Learning custom Spark RDD Partitioner, coded some logic, but don't compile.
In Spark 2.4.3, start spark shell :
case class Transaction(name:String, amount:Double, country:String)
val transactions = Seq(
Transaction("Bob", 100, "UK"),
Transaction("James", 15, "UK"),
Transaction("Marek", 51, "US"),
Transaction("Paul", 57, "US")
)
import org.apache.spark.Partitioner
class CountryPartitioner(override val numPartitions: Int) extends Partitioner {
def getPartition(key: Any): Int = key match {
case s: Transaction => s.country.hashCode % numPartitions
}
override def equals(other: Any): Boolean = other.isInstanceOf[CountryPartitioner]
override def hashCode: Int = 0
}
val rdd = sc.parallelize(transactions).partitionBy(new CountryPartitioner(2))
The error is
error: value partitionBy is not a member of org.apache.spark.rdd.RDD[Transaction]
rdd.partitionBy(new CountryPartitioner(2))
^
I learned from online, this code will work without any error.
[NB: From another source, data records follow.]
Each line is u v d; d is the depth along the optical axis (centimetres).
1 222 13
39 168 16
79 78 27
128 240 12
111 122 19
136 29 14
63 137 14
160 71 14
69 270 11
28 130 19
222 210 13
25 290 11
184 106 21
My code is almost same as this code, the difference is Transaction class... don't know why my code is not working. even I can't online RDD api for this.
import org.apache.spark.Partitioner
class TwoPartsPartitioner(override val numPartitions: Int) extends Partitioner { def getPartition(key: Any): Int = key match { case s: String => {if (s(0).toUpper > 'J') 1 else 0 } }
override def equals(other: Any): Boolean = other.isInstanceOf[TwoPartsPartitioner]
override def hashCode: Int = 0
}
var x = sc.parallelize(Array(("sandeep",1),("giri",1),("abhishek",1),("sravani",1),("jude",1)), 3)
var y = x.partitionBy(new TwoPartsPartitioner(2))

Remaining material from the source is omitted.